凤咏笑着点点头:“还是师傅想得周到,我居然没有想到这个,那就多谢师傅了。至于兰儿,您不要和她计较,她一直都是这样,我也拿她没办法,您就看在繁缕前辈的面子上,原谅她这个不懂事的晚辈吧。”
“我自然是不会去计较这些的,只是你们这一行去索尔,人生地不熟,她这乱说话的毛病,也该收敛一下才好呢。”陵游淡淡笑着说道。
虽然陵游一直努力让自己笑得很自然,但是还是掩饰不住的尴尬。
凤咏看着陵游,假装无奈说道:“你还不知道她么?对自己人都是这般任性的,对外人还稍微懂事一点,没办法的,由她吧。只是我们不跟她计较了,不然还能怎么办?”
“也是,那是拿我们当自己人了,我再去计较这些,是我的错。”陵游尴尬笑了笑:“京墨可能很快就会叫你们走了,这一路上,大家多多照应吧,我也知道,这次去,是不得已的,呆多久,也不是你能说了算的,但是我还是想说一句,可能的话,早些回来,那边,终究不是久留之地。”
凤咏点点头:“师傅的意思,我明白,如果可以,我恨不得马上去都城和魏华清拼命,可是很多事情,我终究是没得选择,我也是,您也是,繁缕前辈也是,包括京墨大人,也是。”
“你……你这话倒也没错,好吧,多说无益,你们快些收拾东西,我就先回去了。至于路线,京墨早就计划好了,你们就按照他的来吧,一路小心。”陵游说完,拍了拍凤咏的肩膀,就走了。
等到陵游走出后院,凤咏才走进白兰的屋里,看到白兰正气呼呼收拾东西呢,笑着说道:“你何必在这时候,再说那些话呢?正初还要在这待呢。”
“呵,正初在这待?他不管是怎么样,表面功夫都是会做的,你还管我和他说了什么呢?想到那些假惺惺的话我都恶心。日日说与姑父感情如何如何好,现在可倒好,对你这个挂名的徒弟,反而比对自己的师兄弟还好了,真是两面派。”白兰有些怒气。
凤咏笑着说道:“那又怎么样呢?你还能和他对峙吗?你别忘了,不仅正初日后要生活在这边,京墨的手下很多也是清荫阁的弟子,你这样闹下去,万一他找个借口,把京墨的人都赶走,我们日后,在这边的事情,要怎么办呢?怎么样,我们也要为京墨大人考虑,不是么?”
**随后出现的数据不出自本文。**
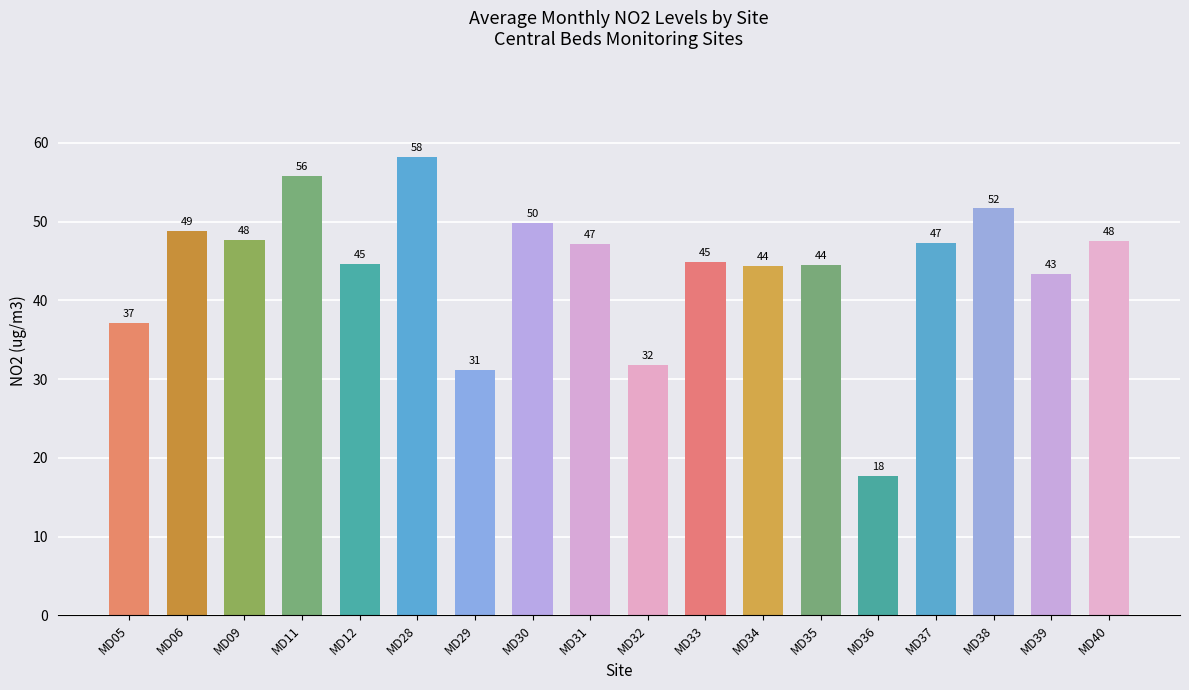

At which label is the value closest to 37?

MD05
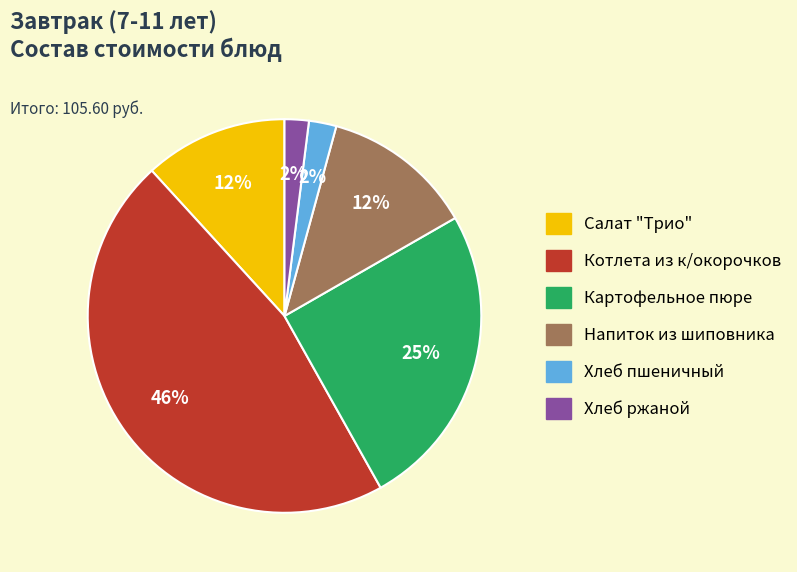

Which has a higher value, Хлеб ржаной or Котлета из к/окорочков?

Котлета из к/окорочков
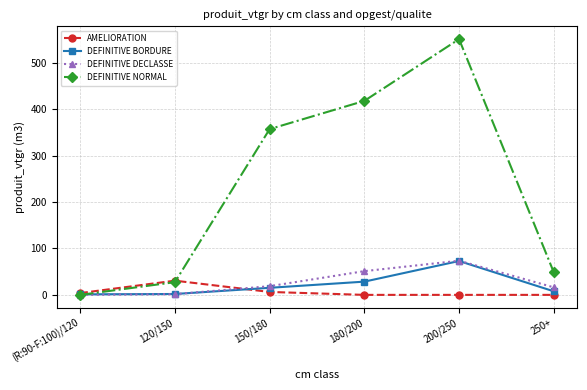

At which label does DEFINITIVE NORMAL first exceed 357?

150/180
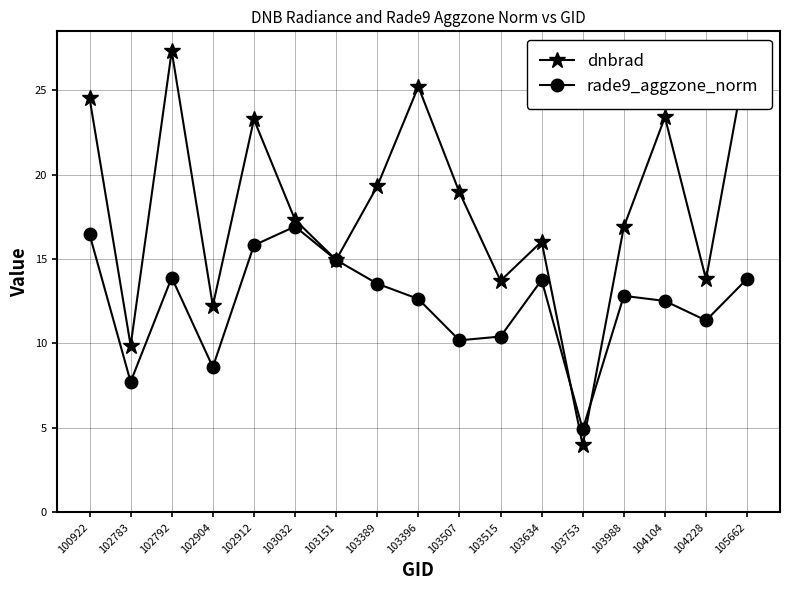

Is this an area chart (filled region under the line)?

No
“我当然知道你的意思,所以我刚刚也没说了不是么?只是我觉得气不过,怎么身边都是这种两面三刀的人,真是气人。”白兰一边收拾一边说道。
凤咏无奈笑了:“你以为,远离了朝堂,就再也不会碰到这样的人么?兰儿,江湖和朝堂,都是一样的,我们没得选择。就好像京墨、繁缕,一个个都远离朝堂,可是,他们不也没得选择吗?我曾和陵游探讨过一些问题,我夸他为再世华佗,你知道他与我说什么吗?”
“说什么?”
凤咏轻轻一笑,说道:“他说,你所言我何尝不知道?可是,你忘了,华佗厉害,最后是怎么死的吗?有时候,太过有名,太过厉害,不是什么好事。没有什么组织可以凌驾于所有权力之上啊。你想想,连名冠天下的清荫阁阁主都这么说,我们又有什么好抱怨的呢?”
“可是,我们真的不能带走正初吗?我真的不想让正初在这被他利用……”白兰转头,皱着眉头对凤咏说。
凤咏摇摇头:“没得商量的,且不说这一路多少麻烦了,正初是繁缕前辈唯一的孩子,我们真的能够让他出事吗?再说了,我们要怎么和京墨去解释这件事呢?正初在清荫阁,陵游就是看在清荫阁的面子上,也不会让正初出事的,可是跟着我们,我们自己都自身难保了,怎么能保证正初平安无虞?正初与你,身份早就暴露了,带着正初上路,不仅会给他带来危险,还容易让我们所有人都一起暴露,这是很麻烦的事情,所以无论怎么样,正初留在清荫阁,是最好的选择。”
凤咏没有和白兰说,当初正初和自己说的话,只是说了自己的选择,因为凤咏知道,正初当初说的那些话,只要没有达成,大家都会觉得,是小孩子,说话不算话的。只有自己才知道,正初是认真的,在保证这些事情。
“你怎么不在屋里休息。”
“哥哥,我都好了,你看不出来吗?”
“嗯,也过了许久了,站在这等我么?”
“哥哥,不去不行吗?”
“什么?”
“我刚刚站在门外都听到了,你与陵游叔叔商议,说你去索尔的事情。你真的想好了吗?你真的要和京墨大人去么?”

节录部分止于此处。